Complete the following:
- A) In the passage on the Jewish dating system, replace "Middle Ages" with "medieval period" and give the part from "According to this" to "until the 20th.".
- B) Condense the paragraph of the passage on the Jewish dating system that begins "According to this article on Jewish Encyclopedia" into a shorter version that keeps its main facts.

Passage for review:

· · ·

According to this article on Jewish Encyclopedia, the conventional Jewish system of dating documents in the Middle Ages (a system called "מנין שטרות") was related to the accession of Seleucus I, the first king of the Seleucid dynasty. This Hebrew article on Wikipedia explains how it came to be that Jews associated this dating system with the arrival of Alexander and the cessation of prophecy. From that same article, it appears that this was a common system for the dating of ketubot, gittin, colophons and financial documents until the 9th century, although it persisted for Egyptian Jews until the 16th century, and for Yemenite Jews until the 20th.

[For a beautiful example of a colophon that employs this system, see this image from the Leningrad Codex, completed c.1008. It utilises a number of different dates, but the relevant one is at the end of the third line: והיא שנת אלף ושלש מאות ותשע עשרה שנה למלכות יונים שהיא למנין {שטרות} ולפסיקת הנבואה.]

My question, based on the foregoing, is as follows:

The Mishna, in Gittin 8:5, specifically forbids dating a divorce document in accordance with the Greek empire (לשום מלכות יון), and the gemara (Gittin 80a-b) does not appear to qualify this in any respect. What is more, neither Rashi nor the Tosafot raise any objections to this, despite it having been the custom to do so until only a couple of centuries earlier!

· · ·

The data:
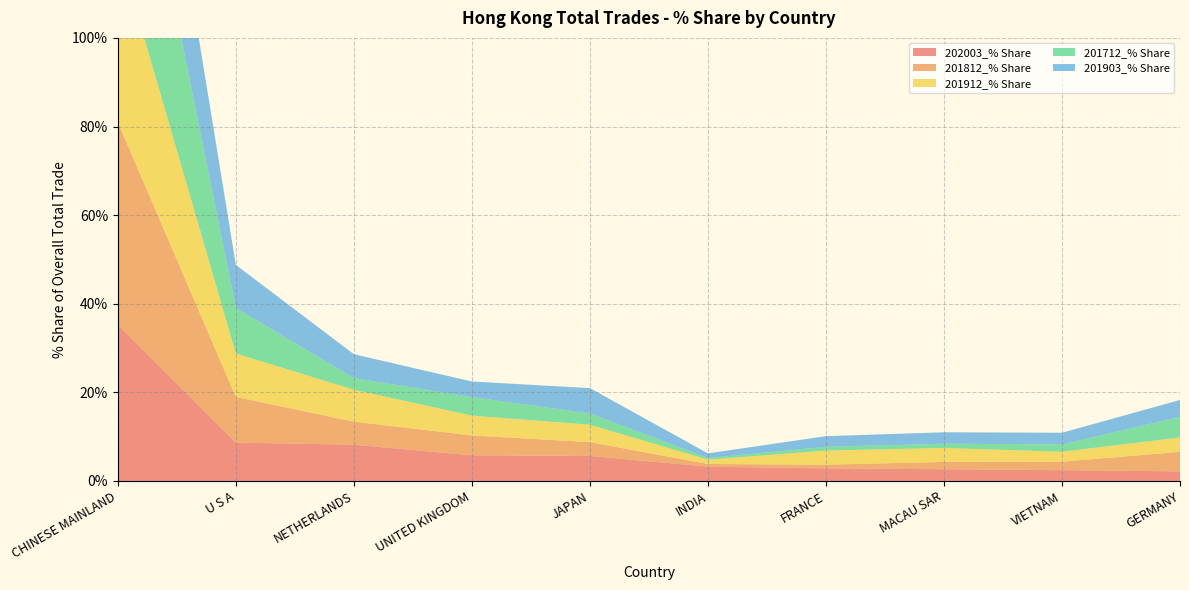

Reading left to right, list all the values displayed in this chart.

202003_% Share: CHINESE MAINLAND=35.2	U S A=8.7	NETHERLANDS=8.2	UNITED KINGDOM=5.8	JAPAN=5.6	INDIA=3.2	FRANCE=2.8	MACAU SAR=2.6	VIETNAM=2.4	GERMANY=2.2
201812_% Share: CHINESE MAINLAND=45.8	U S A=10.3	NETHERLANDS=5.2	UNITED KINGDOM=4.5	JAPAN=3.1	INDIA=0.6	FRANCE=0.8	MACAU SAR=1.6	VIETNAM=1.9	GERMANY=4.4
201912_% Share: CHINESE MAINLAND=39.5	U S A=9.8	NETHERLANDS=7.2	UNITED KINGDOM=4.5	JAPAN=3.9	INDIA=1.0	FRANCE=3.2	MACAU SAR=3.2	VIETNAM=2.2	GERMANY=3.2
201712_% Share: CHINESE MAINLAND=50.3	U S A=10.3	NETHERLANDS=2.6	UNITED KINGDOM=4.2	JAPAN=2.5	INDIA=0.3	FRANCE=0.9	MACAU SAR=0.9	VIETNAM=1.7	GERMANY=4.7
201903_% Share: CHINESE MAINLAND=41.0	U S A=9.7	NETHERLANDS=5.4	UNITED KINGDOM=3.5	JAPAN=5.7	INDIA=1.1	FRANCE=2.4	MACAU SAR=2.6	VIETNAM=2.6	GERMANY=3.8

· · ·

Task-by-task solutions:
- A)
According to this article on Jewish Encyclopedia, the conventional Jewish system of dating documents in the medieval period (a system called "מנין שטרות") was related to the accession of Seleucus I, the first king of the Seleucid dynasty. This Hebrew article on Wikipedia explains how it came to be that Jews associated this dating system with the arrival of Alexander and the cessation of prophecy. From that same article, it appears that this was a common system for the dating of ketubot, gittin, colophons and financial documents until the 9th century, although it persisted for Egyptian Jews until the 16th century, and for Yemenite Jews until the 20th.

- B) A Jewish Encyclopedia article links the conventional medieval Jewish system of dating documents, "מנין שטרות", to the accession of Seleucus I, first king of the Seleucid dynasty. A Hebrew Wikipedia article explains how Jews came to associate this system with Alexander's arrival and the cessation of prophecy. That article also indicates that the system was commonly used for ketubot, gittin, colophons and financial documents until the 9th century. It persisted among Egyptian Jews until the 16th century and among Yemenite Jews until the 20th.